Dans certaines traditions africaines, l’or est associé au diable. C’est un métal très précieux, brillant mais très bruyant aussi lorsqu’il crée une polémique. L’affaire des 1.578kg d’or en provenance du Niger saisis à l’aéroport d’Addis-Abeba (Ethiopie) n’a pas encore fini de soulever des vagues. Le retour du président Tiani Abdourahamane sur l’affaire sulfureuse lors de l’entretien qu’il a accordé récemment à la Radio-télévision du Niger (RTN) dans les deux principales langues nationales et en français, loin de clore la polémique, a plutôt contribué à exacerber le doute sur la saisie dans l’esprit de nombreux Nigériens.
Ce qui n’est pas du tout surprenant en raison notamment de la cacophonie des autorités de la transition dans leur communication visant à désamorcer le scandale. Entre ce qu’ont dit le ministre de la Justice et son homologue du Pétrole et des Mines et les explications fournies par le président du Conseil national pour la sauvegarde de la patrie (CNSP) dans son entretien sur la RTN par rapport à l’affaire, le brouillard est devenu très dense pour permettre une quelconque visibilité.
C’est au regard de cette situation de confusion totale que l’Association nigérienne de lutte contre la corruption (ANLC) Section nigérienne de Transparency International, a publié ce lundi 19 février 2024, un communiqué pour marquer son étonnement sur la légèreté des explications de Tiani sur l’affaire.
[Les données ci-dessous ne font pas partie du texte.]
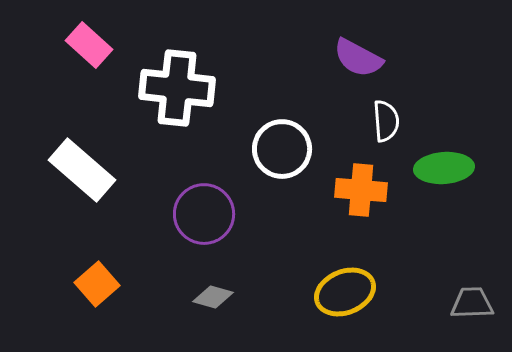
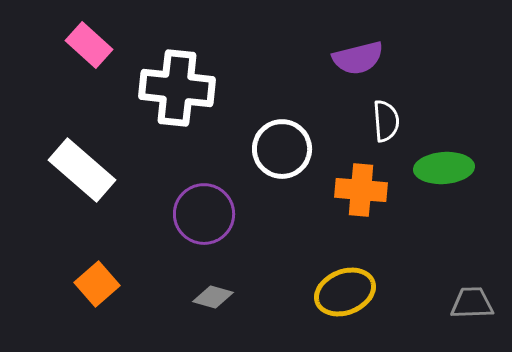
purple semicircle: rotated 42 degrees counterclockwise
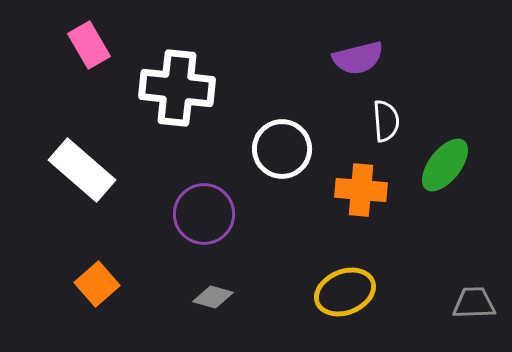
pink rectangle: rotated 18 degrees clockwise
green ellipse: moved 1 px right, 3 px up; rotated 48 degrees counterclockwise
gray trapezoid: moved 2 px right
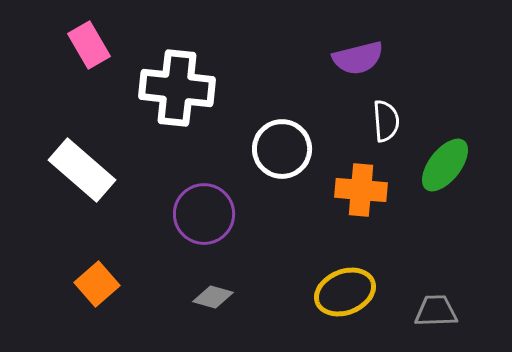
gray trapezoid: moved 38 px left, 8 px down
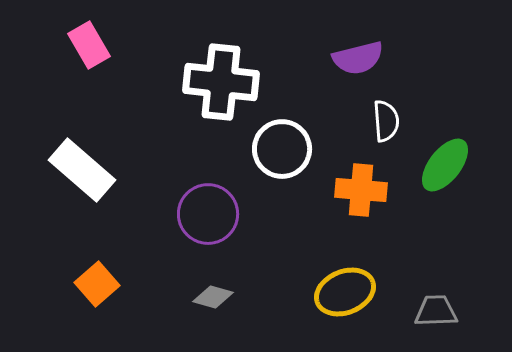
white cross: moved 44 px right, 6 px up
purple circle: moved 4 px right
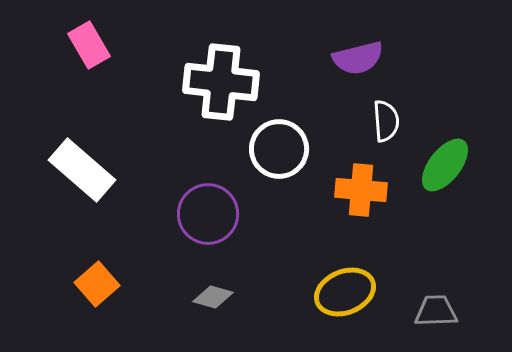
white circle: moved 3 px left
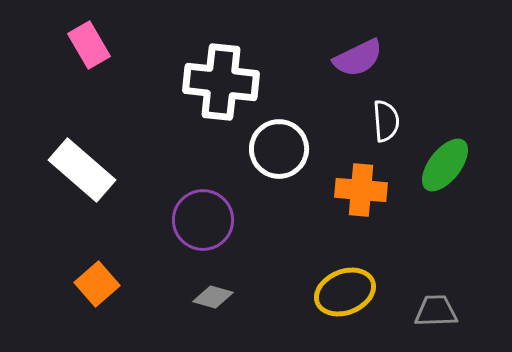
purple semicircle: rotated 12 degrees counterclockwise
purple circle: moved 5 px left, 6 px down
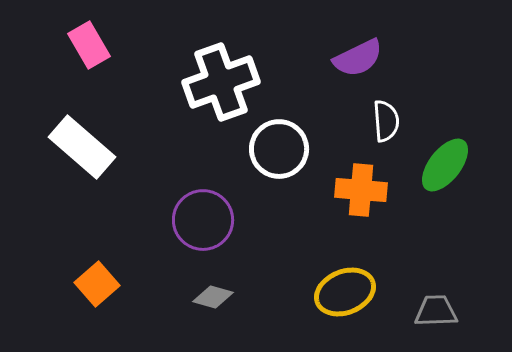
white cross: rotated 26 degrees counterclockwise
white rectangle: moved 23 px up
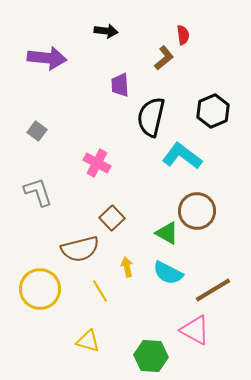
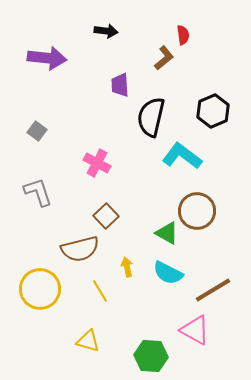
brown square: moved 6 px left, 2 px up
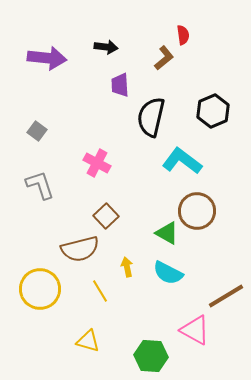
black arrow: moved 16 px down
cyan L-shape: moved 5 px down
gray L-shape: moved 2 px right, 7 px up
brown line: moved 13 px right, 6 px down
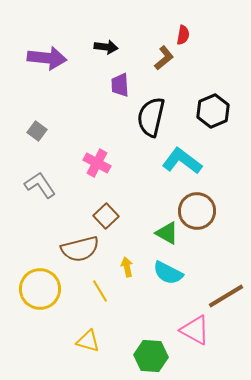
red semicircle: rotated 18 degrees clockwise
gray L-shape: rotated 16 degrees counterclockwise
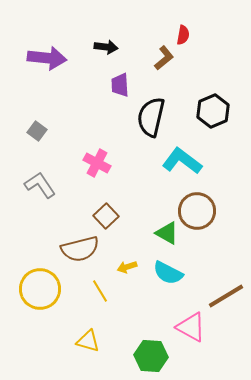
yellow arrow: rotated 96 degrees counterclockwise
pink triangle: moved 4 px left, 3 px up
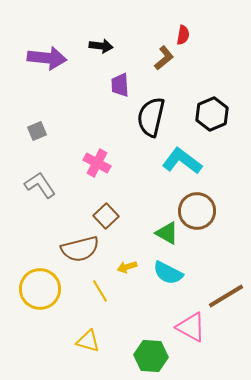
black arrow: moved 5 px left, 1 px up
black hexagon: moved 1 px left, 3 px down
gray square: rotated 30 degrees clockwise
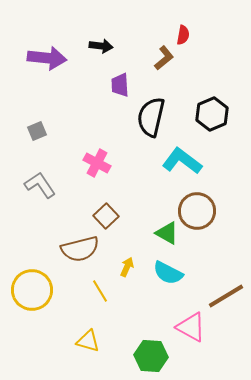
yellow arrow: rotated 132 degrees clockwise
yellow circle: moved 8 px left, 1 px down
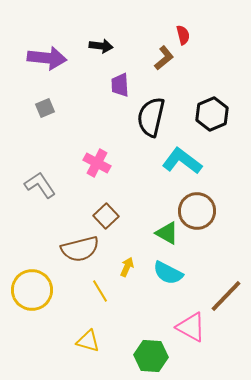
red semicircle: rotated 24 degrees counterclockwise
gray square: moved 8 px right, 23 px up
brown line: rotated 15 degrees counterclockwise
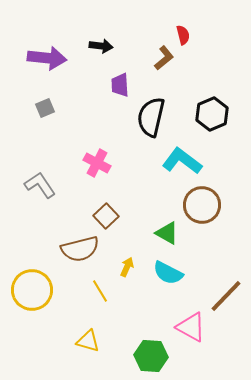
brown circle: moved 5 px right, 6 px up
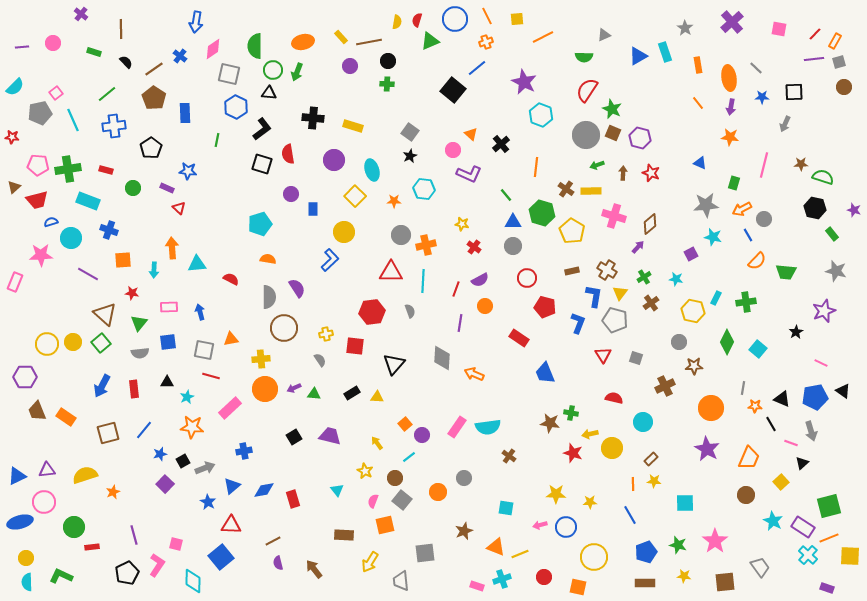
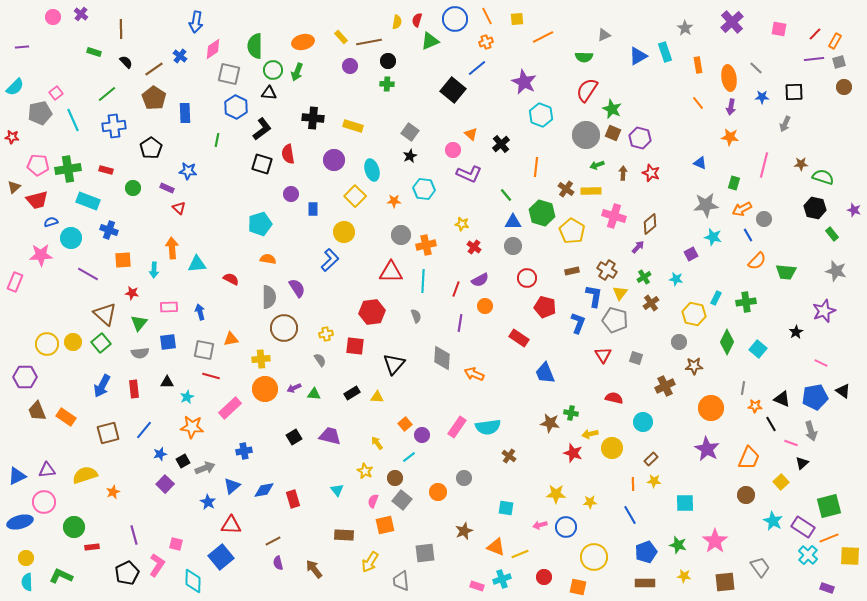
pink circle at (53, 43): moved 26 px up
gray semicircle at (410, 311): moved 6 px right, 5 px down
yellow hexagon at (693, 311): moved 1 px right, 3 px down
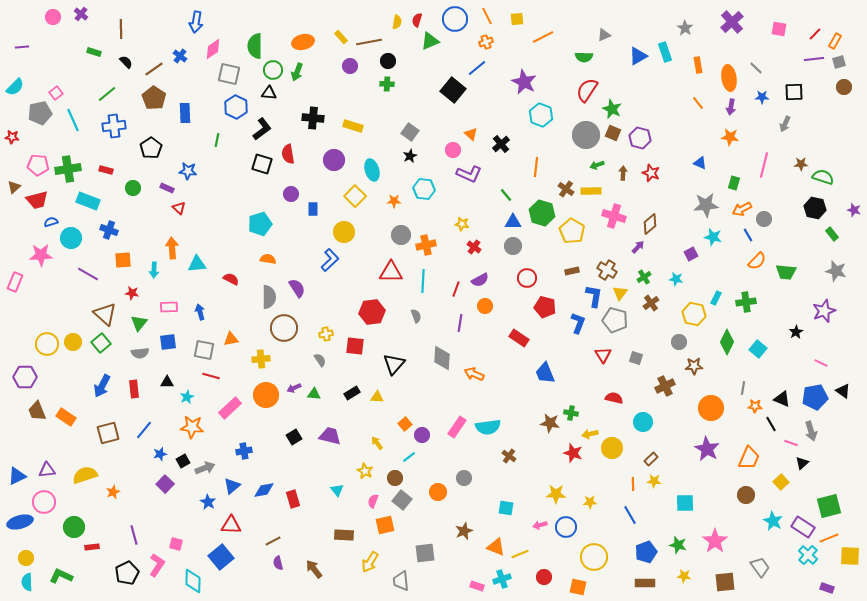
orange circle at (265, 389): moved 1 px right, 6 px down
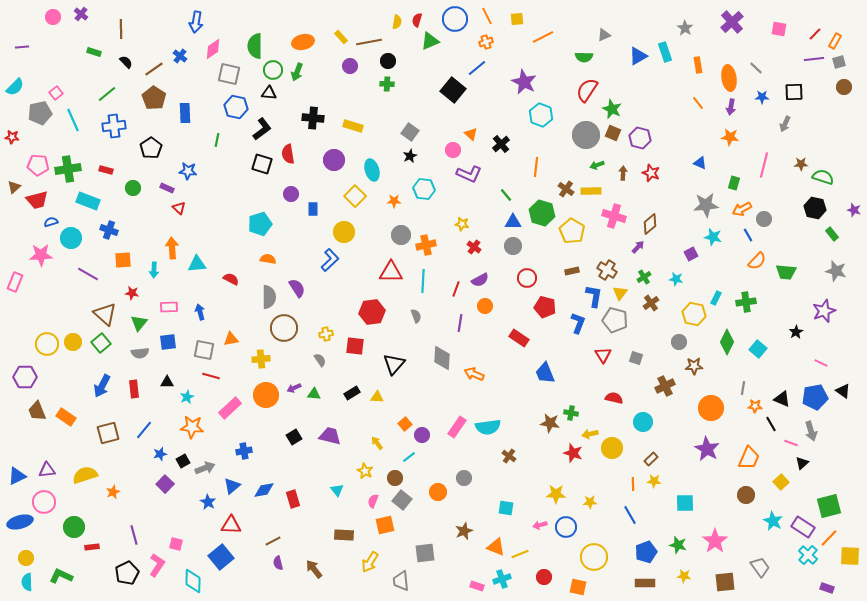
blue hexagon at (236, 107): rotated 15 degrees counterclockwise
orange line at (829, 538): rotated 24 degrees counterclockwise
‘’ Après la sortie médiatique du ministre de la Justice et de Droits de l’Homme du 25 janvier 2024, les Nigériens sont surpris de suivre le Président du Conseil National pour la Sauvegarde de la Patrie qui dans l’entretien avec la Télévision Nationale, a réduit cette affaire à un simple montage des « ennemis du Niger » ’’, a déclaré l’ANLC.
Pour l’association, cette attitude ‘’évasive’’ du général Tiani ‘’sur cette question de l’or’’ laisse croire à tout observateur averti qu’il ‘’n’a pas tout dit sur cette affaire et semble moins précis que son ministre de la Justice qui a annoncé fermement la saisine de la Police Judiciaire’’.
L’or étant un métal précieux associé au diable, son extraction de façon artisanale et sa commercialisation ‘’a toujours été ponctuée d’affaires opaques’’, souligne l’ANLC, illustrant ses propos par un cas précis de 2019.
‘’En 2019, une étude de l’Initiative pour la transparence des industries extractives (ITIE) avait un écart de plus de 11 tonnes d’or entre la quantité d’or déclarée au Ministère et la quantité d’or que des acheteurs ont dit avoir acheté à partir du Niger’’, a-t-elle indiqué, renforçant son argumentaire avec un autre cas intervenu en 2020.
‘’En 2020 aussi, selon toujours la même étude, un écart de 16,06 tonnes entre la quantité d’or réellement déclarée et la quantité ayant quitté le Niger est ressorti’’, a ajouté l’association nationale de lutte contre la corruption.
Suite à ce scandale de trafic illégal présumé d’or, le gouvernement a décidé, on se rappelle, de la suspension de toutes licences antérieurement et récemment accordées dans le domaine de la recherche et de l’exploitation du minerai jusqu’à nouvel ordre. Cette mesure vise, selon le ministère des Mines, à mettre de l’ordre dans le secteur.
Pour l’ANLC, le CNSP et le gouvernement doivent aussi ‘’examiner l’Étude de cadrage sur l’amélioration de la prise en compte du secteur minier artisanal et de petite échelle de l’Initiative pour la Transparence des Industries Extractives (ITIE-Niger) et de prendre des mesures qui s’imposent pour une gestion transparente du secteur minier nigérien’’.
Et pour que ce nouveau scandale de trafic d’or ne soit enterrée, elle a lancé ‘’un appel aux organisations de la société civile’’ afin qu’elles se mobilisent pour ‘’exiger la lumière sur la situation des 1.578 kg d’or irrégulièrement retrouvé en Ethiopie’’, informant l’opinion nationale et internationale de son intention de ‘’porter l’affaire d’or devant les tribunaux compétents’’.
L’initiative de l’ANLC est louable. Espérons simplement qu’elle ne sera pas entravée par les tenants du pouvoir actuel qui semblent jouer au cache-cache avec les Nigériens dans la gestion de l’affaire.